US intelligence has assessed that Russian intelligence was behind a recent attack in Moscow on a Nobel Prize winner and independent Russian journalist Dmitry Muratov who has spoken publicly in opposition to Russian President Vladimir Putin’s war in Ukraine.
The editor of the independent Russian newspaper, Novaya Gazeta, was attacked while traveling on a train from Moscow to Samara on April 7 by an unknown assailant who doused the train compartment with red oil paint mixed with acetone.
“Eyes burn terribly,” Muratov said in a statement posted to the paper’s website. The assailant shouted, “Muratov, here’s to you for our boys,” in an apparent reference to Russian forces fighting in Ukraine, he wrote.
“The United States can confirm that Russian intelligence orchestrated the 7 April attack on Novaya Gazeta’s editor-in-chief Dmitriy Muratov, in which he was splashed with red paint containing acetone,” a US official said in a statement.
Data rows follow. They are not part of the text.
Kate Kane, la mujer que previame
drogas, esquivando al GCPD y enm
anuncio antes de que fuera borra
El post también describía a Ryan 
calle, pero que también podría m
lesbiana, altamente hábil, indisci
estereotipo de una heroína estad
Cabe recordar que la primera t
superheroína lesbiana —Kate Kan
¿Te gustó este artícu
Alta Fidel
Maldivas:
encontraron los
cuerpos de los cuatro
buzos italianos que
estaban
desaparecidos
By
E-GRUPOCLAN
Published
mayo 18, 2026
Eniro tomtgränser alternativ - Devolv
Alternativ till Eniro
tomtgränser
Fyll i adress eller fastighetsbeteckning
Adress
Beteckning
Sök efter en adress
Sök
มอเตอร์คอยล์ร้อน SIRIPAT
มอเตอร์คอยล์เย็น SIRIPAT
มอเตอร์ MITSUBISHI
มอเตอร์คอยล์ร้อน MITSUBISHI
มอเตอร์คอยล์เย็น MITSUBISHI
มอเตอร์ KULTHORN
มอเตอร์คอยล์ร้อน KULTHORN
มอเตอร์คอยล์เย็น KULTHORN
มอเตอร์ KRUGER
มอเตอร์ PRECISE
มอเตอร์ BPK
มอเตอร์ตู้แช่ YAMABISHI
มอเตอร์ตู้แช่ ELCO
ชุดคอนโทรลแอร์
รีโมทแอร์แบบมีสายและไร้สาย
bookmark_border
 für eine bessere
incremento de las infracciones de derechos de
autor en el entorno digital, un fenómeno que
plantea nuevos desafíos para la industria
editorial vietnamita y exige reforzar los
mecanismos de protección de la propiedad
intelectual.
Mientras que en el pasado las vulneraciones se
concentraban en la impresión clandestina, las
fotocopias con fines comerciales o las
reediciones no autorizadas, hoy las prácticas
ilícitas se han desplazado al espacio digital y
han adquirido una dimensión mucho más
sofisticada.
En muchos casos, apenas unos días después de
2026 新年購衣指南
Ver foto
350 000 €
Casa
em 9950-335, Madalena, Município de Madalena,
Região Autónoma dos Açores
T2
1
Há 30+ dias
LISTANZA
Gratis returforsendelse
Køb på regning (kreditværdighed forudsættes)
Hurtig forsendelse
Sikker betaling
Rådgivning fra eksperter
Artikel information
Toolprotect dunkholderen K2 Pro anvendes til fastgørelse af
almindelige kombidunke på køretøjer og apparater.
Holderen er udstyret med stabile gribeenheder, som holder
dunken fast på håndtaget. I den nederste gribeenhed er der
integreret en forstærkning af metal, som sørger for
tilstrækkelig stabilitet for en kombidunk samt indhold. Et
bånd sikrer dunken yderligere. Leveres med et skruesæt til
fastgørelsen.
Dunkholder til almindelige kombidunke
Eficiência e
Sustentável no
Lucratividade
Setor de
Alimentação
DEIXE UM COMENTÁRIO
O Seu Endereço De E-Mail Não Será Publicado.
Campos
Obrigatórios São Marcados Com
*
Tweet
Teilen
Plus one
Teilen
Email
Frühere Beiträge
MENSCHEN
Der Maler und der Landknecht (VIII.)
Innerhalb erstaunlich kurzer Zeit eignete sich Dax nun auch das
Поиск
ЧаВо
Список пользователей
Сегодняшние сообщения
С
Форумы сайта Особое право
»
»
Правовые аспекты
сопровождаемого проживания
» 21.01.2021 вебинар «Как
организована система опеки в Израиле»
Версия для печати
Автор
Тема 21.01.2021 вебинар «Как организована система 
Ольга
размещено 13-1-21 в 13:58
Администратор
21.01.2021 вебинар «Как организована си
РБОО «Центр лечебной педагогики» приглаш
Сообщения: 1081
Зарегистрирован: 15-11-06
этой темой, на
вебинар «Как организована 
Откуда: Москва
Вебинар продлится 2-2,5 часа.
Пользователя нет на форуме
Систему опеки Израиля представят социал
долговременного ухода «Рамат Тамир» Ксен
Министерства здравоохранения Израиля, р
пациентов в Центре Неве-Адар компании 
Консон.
The US official did not provide details on how the US reached its assessment, nor did this person provide details on which arm of Russian intelligence had arranged the attack.
A spokesperson for Novaya Gazeta appeared to cast doubt on the US assessment in a statement to CNN.
“We have established the attackers, so it is now [sic] clear what prevents the Ministry of Internal Affairs from opening it,” said the paper's spokesperson Nadezhda Prusenkova. “We don't know if there is a ‘stinking unit’ in intelligence that is involved in such attacks. But we have experience of such attacks on the editorial office, and it was still not intelligence back then.”
Prusenkova noted that “the attack has yet to be prosecuted” and called for a criminal case to be opened.
Days prior to the attack, Novaya Gazeta had suspended its operations until the end of the war in Ukraine, amid mounting pressure from Russian authorities and a wartime censorship law that threatened up to 15 years in prison for publishing what Russia terms “fake” news about the conflict.
CNN has reached out to the Russian embassy for comment.
The Washington Post first reported the US assessment.